*** Data section ***

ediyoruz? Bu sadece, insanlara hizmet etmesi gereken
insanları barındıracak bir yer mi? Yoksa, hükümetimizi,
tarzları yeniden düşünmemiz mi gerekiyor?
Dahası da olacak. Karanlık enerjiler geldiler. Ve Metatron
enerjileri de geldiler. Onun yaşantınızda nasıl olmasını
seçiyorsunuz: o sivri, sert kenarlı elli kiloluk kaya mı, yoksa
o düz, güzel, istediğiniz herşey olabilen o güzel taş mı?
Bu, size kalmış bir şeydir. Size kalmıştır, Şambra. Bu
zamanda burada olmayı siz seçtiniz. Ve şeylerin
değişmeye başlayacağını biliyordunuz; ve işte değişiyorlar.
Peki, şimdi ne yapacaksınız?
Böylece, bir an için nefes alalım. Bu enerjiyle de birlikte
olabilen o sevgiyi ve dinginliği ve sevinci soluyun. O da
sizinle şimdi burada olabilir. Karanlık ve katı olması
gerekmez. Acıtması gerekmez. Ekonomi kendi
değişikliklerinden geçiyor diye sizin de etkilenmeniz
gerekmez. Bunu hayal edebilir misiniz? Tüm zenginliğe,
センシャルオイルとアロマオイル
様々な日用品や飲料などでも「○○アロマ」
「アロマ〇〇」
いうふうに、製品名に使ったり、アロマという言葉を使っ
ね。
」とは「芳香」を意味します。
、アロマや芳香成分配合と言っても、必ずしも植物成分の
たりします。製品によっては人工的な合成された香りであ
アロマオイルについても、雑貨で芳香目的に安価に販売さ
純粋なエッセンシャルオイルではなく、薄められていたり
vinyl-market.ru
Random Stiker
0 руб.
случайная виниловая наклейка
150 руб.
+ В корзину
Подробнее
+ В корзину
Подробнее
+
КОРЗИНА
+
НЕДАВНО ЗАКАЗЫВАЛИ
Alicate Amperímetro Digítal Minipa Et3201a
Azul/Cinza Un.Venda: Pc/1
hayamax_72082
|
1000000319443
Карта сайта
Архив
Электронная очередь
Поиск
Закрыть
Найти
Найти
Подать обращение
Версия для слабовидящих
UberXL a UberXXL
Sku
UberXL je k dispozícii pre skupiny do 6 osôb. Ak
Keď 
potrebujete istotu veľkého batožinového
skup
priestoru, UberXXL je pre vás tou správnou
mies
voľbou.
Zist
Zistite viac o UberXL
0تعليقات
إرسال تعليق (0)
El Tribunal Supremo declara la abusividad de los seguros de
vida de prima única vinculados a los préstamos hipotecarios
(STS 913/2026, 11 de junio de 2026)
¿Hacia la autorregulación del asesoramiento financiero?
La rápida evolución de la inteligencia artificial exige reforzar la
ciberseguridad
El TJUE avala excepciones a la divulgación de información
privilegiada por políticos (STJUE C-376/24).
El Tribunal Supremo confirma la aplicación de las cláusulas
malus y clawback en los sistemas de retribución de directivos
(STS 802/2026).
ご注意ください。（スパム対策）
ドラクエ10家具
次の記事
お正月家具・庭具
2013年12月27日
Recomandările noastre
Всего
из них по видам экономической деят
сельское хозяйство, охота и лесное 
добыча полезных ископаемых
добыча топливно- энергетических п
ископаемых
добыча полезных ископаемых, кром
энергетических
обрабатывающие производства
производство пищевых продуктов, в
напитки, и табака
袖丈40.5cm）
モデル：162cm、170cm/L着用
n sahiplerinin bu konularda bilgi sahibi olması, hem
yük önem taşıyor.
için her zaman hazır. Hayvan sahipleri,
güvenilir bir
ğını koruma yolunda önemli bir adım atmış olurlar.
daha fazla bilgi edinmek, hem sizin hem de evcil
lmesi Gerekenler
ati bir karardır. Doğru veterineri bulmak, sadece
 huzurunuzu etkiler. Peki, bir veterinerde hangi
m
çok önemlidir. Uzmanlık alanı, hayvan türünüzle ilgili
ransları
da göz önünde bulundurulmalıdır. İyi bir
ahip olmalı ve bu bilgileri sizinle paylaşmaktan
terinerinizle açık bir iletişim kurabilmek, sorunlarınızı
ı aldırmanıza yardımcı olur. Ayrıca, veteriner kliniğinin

*** End of Data section ***

◆ Task objective
Convert every line of the records above into a JSON list of strings, with one string per line and blank lines omitted.

◆ Task output
[
  "ediyoruz? Bu sadece, insanlara hizmet etmesi gereken",
  "insanları barındıracak bir yer mi? Yoksa, hükümetimizi,",
  "tarzları yeniden düşünmemiz mi gerekiyor?",
  "Dahası da olacak. Karanlık enerjiler geldiler. Ve Metatron",
  "enerjileri de geldiler. Onun yaşantınızda nasıl olmasını",
  "seçiyorsunuz: o sivri, sert kenarlı elli kiloluk kaya mı, yoksa",
  "o düz, güzel, istediğiniz herşey olabilen o güzel taş mı?",
  "Bu, size kalmış bir şeydir. Size kalmıştır, Şambra. Bu",
  "zamanda burada olmayı siz seçtiniz. Ve şeylerin",
  "değişmeye başlayacağını biliyordunuz; ve işte değişiyorlar.",
  "Peki, şimdi ne yapacaksınız?",
  "Böylece, bir an için nefes alalım. Bu enerjiyle de birlikte",
  "olabilen o sevgiyi ve dinginliği ve sevinci soluyun. O da",
  "sizinle şimdi burada olabilir. Karanlık ve katı olması",
  "gerekmez. Acıtması gerekmez. Ekonomi kendi",
  "değişikliklerinden geçiyor diye sizin de etkilenmeniz",
  "gerekmez. Bunu hayal edebilir misiniz? Tüm zenginliğe,",
  "センシャルオイルとアロマオイル",
  "様々な日用品や飲料などでも「○○アロマ」",
  "「アロマ〇〇」",
  "いうふうに、製品名に使ったり、アロマという言葉を使っ",
  "ね。",
  "」とは「芳香」を意味します。",
  "、アロマや芳香成分配合と言っても、必ずしも植物成分の",
  "たりします。製品によっては人工的な合成された香りであ",
  "アロマオイルについても、雑貨で芳香目的に安価に販売さ",
  "純粋なエッセンシャルオイルではなく、薄められていたり",
  "vinyl-market.ru",
  "Random Stiker",
  "0 руб.",
  "случайная виниловая наклейка",
  "150 руб.",
  "+ В корзину",
  "Подробнее",
  "+ В корзину",
  "Подробнее",
  "+",
  "КОРЗИНА",
  "+",
  "НЕДАВНО ЗАКАЗЫВАЛИ",
  "Alicate Amperímetro Digítal Minipa Et3201a",
  "Azul/Cinza Un.Venda: Pc/1",
  "hayamax_72082",
  "|",
  "1000000319443",
  "Карта сайта",
  "Архив",
  "Электронная очередь",
  "Поиск",
  "Закрыть",
  "Найти",
  "Найти",
  "Подать обращение",
  "Версия для слабовидящих",
  "UberXL a UberXXL",
  "Sku",
  "UberXL je k dispozícii pre skupiny do 6 osôb. Ak",
  "Keď ",
  "potrebujete istotu veľkého batožinového",
  "skup",
  "priestoru, UberXXL je pre vás tou správnou",
  "mies",
  "voľbou.",
  "Zist",
  "Zistite viac o UberXL",
  "0تعليقات",
  "إرسال تعليق (0)",
  "El Tribunal Supremo declara la abusividad de los seguros de",
  "vida de prima única vinculados a los préstamos hipotecarios",
  "(STS 913/2026, 11 de junio de 2026)",
  "¿Hacia la autorregulación del asesoramiento financiero?",
  "La rápida evolución de la inteligencia artificial exige reforzar la",
  "ciberseguridad",
  "El TJUE avala excepciones a la divulgación de información",
  "privilegiada por políticos (STJUE C-376/24).",
  "El Tribunal Supremo confirma la aplicación de las cláusulas",
  "malus y clawback en los sistemas de retribución de directivos",
  "(STS 802/2026).",
  "ご注意ください。（スパム対策）",
  "ドラクエ10家具",
  "次の記事",
  "お正月家具・庭具",
  "2013年12月27日",
  "Recomandările noastre",
  "Всего",
  "из них по видам экономической деят",
  "сельское хозяйство, охота и лесное ",
  "добыча полезных ископаемых",
  "добыча топливно- энергетических п",
  "ископаемых",
  "добыча полезных ископаемых, кром",
  "энергетических",
  "обрабатывающие производства",
  "производство пищевых продуктов, в",
  "напитки, и табака",
  "袖丈40.5cm）",
  "モデル：162cm、170cm/L着用",
  "n sahiplerinin bu konularda bilgi sahibi olması, hem",
  "yük önem taşıyor.",
  "için her zaman hazır. Hayvan sahipleri,",
  "güvenilir bir",
  "ğını koruma yolunda önemli bir adım atmış olurlar.",
  "daha fazla bilgi edinmek, hem sizin hem de evcil",
  "lmesi Gerekenler",
  "ati bir karardır. Doğru veterineri bulmak, sadece",
  " huzurunuzu etkiler. Peki, bir veterinerde hangi",
  "m",
  "çok önemlidir. Uzmanlık alanı, hayvan türünüzle ilgili",
  "ransları",
  "da göz önünde bulundurulmalıdır. İyi bir",
  "ahip olmalı ve bu bilgileri sizinle paylaşmaktan",
  "terinerinizle açık bir iletişim kurabilmek, sorunlarınızı",
  "ı aldırmanıza yardımcı olur. Ayrıca, veteriner kliniğinin"
]